Que nous reste-t-il, et que faut-il en conclure ? Surmonter la souffrance, tel est le courage d’être. Il vaut la peine et il convient d’aborder encore ce dernier point, si vous le voulez bien, si vous en avez le courage !

Surmonter la souffrance, ou le courage d’être.

Au terme de cette réflexion et de ces 6 semaines de Carême protestant, je voudrais vous laisser cette assurance forte et joyeuse : en dépit de la souffrance, à travers elle, il est possible de trouver le courage de vivre vraiment, pleinement. On peut le dire seulement au bout de cette réflexion, non comme une parole facile, mais comme une parole mûrie. Le courage d’être, en surmontant la souffrance, c’est ma conviction, ma foi de chrétien que seul Jésus-Christ peut le donner, en lui qu’on peut le trouver. Nous disons que c’est par les souffrances, la mort et la résurrection de Jésus que nous sommes sauvés, et que dans la foi nous avons part à ses souffrances et à sa victoire.

Comment et qu’est-ce que cela signifie ?

Et d’abord quel rapport entre nos souffrances humaines et celles du Christ ?

Sans doute il ne s’agit pas de les comparer, comme nous le disions au début. Physiquement, d’autres ont pu souffrir autant et même plus que Jésus. Mais ses souffrances récapitulent et portent toutes les souffrances, car il les a vécues comme signes de tout ce qui nous sépare de Dieu, jusqu’au bout.

Les souffrances du Christ sont rédemptrices, nous apportent le salut, non en elles-mêmes ou parce qu’elles auraient une vertu particulière, mais parce qu’à travers elles a été manifestée la victoire de Dieu.

Nous n’avons pas à les offrir à Dieu, nous ne le pouvons. Et au nom de l’Evangile — cela contre une certaine interprétation chrétienne —, je crois pouvoir affirmer que nos souffrances à nous, et celles du monde n’ont pas une valeur rédemptrice et que nous n’avons pas à les offrir non plus à Dieu comme un sacrifice, une oblation.

Comme si nous pouvions par elles contribuer à notre salut ! L’apôtre Paul est formel sur ce point et les Eglises de la Réforme l’ont particulièrement souligné et repris.

Mais n’y a-t-il pas eu et n’y a-t-il pas parfois pour les chrétiens tentation de valoriser la souffrance et même la mort, de les rechercher même pour leur salut et celui des autres ? Nos souffrances nous donnent part à celles du Christ que veut dire ainsi l’apôtre Paul ? Il convient sans doute de comprendre que si, en Christ, c’est au cœur même de la souffrance et de la mort qu’a été manifestée la victoire de Dieu, la vie et la résurrection, il nous faut en lui et par lui regarder en face la souffrance, sans nous résigner et quand elle est là inévitable, pour la surmonter. Dans la foi, unis à lui, un avec lui, nous est donnée sa puissance de vie, sa vie, à la lumière de la gloire à venir, de la victoire dernière et définitive de Dieu. C’est en vue de celle-ci, que nous avons part en ce sens aux souffrances du Christ.

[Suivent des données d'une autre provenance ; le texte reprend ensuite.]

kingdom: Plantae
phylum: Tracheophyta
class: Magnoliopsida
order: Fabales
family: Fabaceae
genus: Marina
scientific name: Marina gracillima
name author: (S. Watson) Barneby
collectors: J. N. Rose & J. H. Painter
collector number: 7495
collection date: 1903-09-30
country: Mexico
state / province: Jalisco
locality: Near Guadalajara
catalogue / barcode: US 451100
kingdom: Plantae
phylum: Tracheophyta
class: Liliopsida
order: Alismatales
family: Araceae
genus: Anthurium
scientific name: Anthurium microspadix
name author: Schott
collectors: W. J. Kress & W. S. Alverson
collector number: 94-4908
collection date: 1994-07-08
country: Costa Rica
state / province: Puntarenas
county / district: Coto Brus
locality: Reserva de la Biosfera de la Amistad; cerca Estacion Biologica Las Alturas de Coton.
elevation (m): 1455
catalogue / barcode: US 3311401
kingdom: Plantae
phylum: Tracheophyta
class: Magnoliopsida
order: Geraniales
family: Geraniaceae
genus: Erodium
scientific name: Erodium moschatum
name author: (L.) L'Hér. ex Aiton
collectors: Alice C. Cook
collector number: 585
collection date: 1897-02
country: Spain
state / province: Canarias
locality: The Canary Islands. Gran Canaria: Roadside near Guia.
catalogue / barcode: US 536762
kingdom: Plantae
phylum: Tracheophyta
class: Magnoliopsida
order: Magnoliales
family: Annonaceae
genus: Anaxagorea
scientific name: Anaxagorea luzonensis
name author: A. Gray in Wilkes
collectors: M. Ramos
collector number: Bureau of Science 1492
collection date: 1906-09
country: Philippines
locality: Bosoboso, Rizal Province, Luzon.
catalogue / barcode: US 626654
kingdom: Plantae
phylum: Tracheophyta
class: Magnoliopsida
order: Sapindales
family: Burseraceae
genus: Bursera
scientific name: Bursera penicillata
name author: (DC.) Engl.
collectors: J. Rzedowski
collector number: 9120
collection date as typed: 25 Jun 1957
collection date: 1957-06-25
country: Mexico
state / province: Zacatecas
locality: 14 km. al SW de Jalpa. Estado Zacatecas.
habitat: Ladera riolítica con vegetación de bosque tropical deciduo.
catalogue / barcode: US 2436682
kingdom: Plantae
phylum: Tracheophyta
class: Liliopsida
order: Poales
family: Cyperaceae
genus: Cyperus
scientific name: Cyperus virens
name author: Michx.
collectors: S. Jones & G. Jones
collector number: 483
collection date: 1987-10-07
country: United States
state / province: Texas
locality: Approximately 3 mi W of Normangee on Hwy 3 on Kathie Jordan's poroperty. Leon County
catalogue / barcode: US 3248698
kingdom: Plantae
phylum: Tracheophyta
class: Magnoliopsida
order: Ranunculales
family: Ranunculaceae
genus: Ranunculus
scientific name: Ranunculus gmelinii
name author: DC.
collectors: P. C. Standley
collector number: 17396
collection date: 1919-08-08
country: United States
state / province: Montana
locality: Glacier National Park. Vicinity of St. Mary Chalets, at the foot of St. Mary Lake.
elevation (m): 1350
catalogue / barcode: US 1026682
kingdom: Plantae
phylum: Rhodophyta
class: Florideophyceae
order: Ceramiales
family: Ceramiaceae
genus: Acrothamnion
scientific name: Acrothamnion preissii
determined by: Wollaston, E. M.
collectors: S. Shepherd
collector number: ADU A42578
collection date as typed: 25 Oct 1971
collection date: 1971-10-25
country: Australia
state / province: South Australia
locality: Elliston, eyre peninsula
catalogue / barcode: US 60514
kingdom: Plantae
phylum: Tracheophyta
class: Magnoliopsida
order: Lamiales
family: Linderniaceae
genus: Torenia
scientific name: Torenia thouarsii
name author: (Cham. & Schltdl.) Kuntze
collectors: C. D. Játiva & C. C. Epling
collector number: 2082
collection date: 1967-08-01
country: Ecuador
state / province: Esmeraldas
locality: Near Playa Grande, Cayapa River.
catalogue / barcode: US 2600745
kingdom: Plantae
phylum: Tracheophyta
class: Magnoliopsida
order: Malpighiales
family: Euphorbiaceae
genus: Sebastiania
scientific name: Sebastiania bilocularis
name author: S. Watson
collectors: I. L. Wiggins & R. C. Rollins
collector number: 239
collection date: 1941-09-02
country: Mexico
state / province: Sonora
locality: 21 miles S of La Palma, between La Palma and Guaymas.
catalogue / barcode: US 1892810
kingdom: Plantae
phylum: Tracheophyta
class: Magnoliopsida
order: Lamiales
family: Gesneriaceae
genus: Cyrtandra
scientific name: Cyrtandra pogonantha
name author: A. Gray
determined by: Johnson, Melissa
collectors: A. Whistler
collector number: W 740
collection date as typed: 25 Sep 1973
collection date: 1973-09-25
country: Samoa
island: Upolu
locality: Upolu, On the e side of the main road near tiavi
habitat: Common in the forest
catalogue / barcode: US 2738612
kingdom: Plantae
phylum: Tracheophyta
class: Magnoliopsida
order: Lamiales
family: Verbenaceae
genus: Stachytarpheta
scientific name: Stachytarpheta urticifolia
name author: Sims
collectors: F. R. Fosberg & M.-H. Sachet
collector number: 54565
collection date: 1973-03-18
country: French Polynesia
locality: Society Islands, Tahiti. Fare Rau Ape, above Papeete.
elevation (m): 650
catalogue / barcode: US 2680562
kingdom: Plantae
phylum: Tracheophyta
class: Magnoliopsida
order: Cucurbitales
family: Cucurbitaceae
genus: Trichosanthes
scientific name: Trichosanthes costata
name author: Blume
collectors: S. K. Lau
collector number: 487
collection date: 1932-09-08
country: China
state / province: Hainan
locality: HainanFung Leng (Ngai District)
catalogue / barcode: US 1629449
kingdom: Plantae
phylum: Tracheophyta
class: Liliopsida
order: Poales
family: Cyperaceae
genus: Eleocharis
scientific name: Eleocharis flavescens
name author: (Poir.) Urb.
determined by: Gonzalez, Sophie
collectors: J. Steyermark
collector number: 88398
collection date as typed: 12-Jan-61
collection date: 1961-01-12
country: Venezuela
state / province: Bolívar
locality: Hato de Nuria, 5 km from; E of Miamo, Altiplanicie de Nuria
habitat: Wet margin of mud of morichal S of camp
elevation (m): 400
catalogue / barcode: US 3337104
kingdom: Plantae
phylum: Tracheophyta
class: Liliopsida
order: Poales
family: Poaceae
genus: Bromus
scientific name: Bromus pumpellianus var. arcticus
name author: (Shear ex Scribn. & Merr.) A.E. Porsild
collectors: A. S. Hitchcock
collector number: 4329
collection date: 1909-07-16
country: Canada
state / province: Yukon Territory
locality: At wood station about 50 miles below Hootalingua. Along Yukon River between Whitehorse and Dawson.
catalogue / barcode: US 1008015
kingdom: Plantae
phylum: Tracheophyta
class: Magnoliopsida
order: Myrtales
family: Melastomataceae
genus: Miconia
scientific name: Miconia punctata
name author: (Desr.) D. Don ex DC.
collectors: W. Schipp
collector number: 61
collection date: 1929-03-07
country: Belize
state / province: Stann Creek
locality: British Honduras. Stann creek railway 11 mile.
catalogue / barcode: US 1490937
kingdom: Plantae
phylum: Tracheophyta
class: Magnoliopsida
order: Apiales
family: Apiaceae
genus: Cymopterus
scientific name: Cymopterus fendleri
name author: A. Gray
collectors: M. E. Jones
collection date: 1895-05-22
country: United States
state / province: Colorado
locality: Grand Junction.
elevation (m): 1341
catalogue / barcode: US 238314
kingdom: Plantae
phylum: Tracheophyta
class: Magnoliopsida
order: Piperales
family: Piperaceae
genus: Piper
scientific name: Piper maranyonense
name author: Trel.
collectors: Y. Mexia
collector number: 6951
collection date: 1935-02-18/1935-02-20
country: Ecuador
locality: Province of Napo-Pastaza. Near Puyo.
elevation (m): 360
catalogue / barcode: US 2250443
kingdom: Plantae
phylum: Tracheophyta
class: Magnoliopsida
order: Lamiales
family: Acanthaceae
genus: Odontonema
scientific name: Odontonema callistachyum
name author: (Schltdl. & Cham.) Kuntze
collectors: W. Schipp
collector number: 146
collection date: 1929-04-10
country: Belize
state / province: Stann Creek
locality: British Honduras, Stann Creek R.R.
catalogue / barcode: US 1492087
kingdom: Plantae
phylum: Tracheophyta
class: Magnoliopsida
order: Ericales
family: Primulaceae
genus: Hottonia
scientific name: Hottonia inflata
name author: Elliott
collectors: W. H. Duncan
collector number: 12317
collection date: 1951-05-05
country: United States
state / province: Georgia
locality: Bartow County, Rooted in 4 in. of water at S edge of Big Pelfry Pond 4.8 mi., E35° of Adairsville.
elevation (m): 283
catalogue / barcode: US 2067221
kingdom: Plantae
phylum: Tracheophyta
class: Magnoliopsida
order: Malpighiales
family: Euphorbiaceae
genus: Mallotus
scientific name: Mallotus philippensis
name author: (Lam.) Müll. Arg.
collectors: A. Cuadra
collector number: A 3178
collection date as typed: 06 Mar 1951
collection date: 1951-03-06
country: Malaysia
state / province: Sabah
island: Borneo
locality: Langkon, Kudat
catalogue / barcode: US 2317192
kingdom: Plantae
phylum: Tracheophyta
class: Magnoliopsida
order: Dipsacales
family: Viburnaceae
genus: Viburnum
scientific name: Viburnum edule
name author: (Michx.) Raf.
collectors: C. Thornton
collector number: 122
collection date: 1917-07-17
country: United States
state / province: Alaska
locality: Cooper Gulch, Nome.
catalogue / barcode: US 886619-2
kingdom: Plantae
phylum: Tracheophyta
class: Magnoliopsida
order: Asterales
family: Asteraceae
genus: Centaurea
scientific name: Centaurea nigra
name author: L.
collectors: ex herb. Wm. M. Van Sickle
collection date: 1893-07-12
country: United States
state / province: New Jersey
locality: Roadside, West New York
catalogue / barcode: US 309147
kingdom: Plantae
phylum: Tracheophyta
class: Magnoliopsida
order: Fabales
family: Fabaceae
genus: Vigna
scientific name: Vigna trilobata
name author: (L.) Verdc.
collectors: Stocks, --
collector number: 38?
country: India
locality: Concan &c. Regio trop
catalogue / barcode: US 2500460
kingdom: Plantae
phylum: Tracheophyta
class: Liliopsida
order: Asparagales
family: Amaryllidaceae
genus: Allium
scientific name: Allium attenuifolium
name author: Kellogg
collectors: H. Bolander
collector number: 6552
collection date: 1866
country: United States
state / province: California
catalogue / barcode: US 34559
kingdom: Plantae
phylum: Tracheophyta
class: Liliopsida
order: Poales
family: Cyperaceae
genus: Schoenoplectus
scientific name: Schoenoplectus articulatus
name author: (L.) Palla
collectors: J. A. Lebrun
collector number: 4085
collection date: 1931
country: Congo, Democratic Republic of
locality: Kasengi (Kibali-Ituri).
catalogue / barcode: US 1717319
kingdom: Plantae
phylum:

Cette espérance qui, pour le chrétien, est certitude dont il a déjà les arrhes, bien loin de le démobiliser, vient au contraire donner un sens à son combat, lui donner le courage d’être.

"Nous ne perdons pas courage, écrit Paul aux Corinthiens, et même si en nous l’homme extérieur va vers sa ruine, l’homme intérieur se renouvelle de jour en jour. Car nos souffrances d’un moment sont légères par rapport au poids extraordinaire de gloire éternelle qu’elles nous préparent".

Pesantes, lourdes nous semblent nos souffrances, mais elles sont légères, passagères, quelles qu’elles soient, par rapport à la gloire éternelle à venir, et comme le terme de gloire veut dire "ce qui a du poids", par rapport, dit Paul, au poids extraordinaire de la gloire de Dieu.

Les souffrances, finalement une école, comme le dit Kierkegaard, reprenant l’épître aux Hébreux, une épreuve purificatrice aussi pour notre foi et notre vie, afin que soit déjà annoncée et déjà présente au travers d’elles cette gloire. La gloire de Dieu, c’est la vie.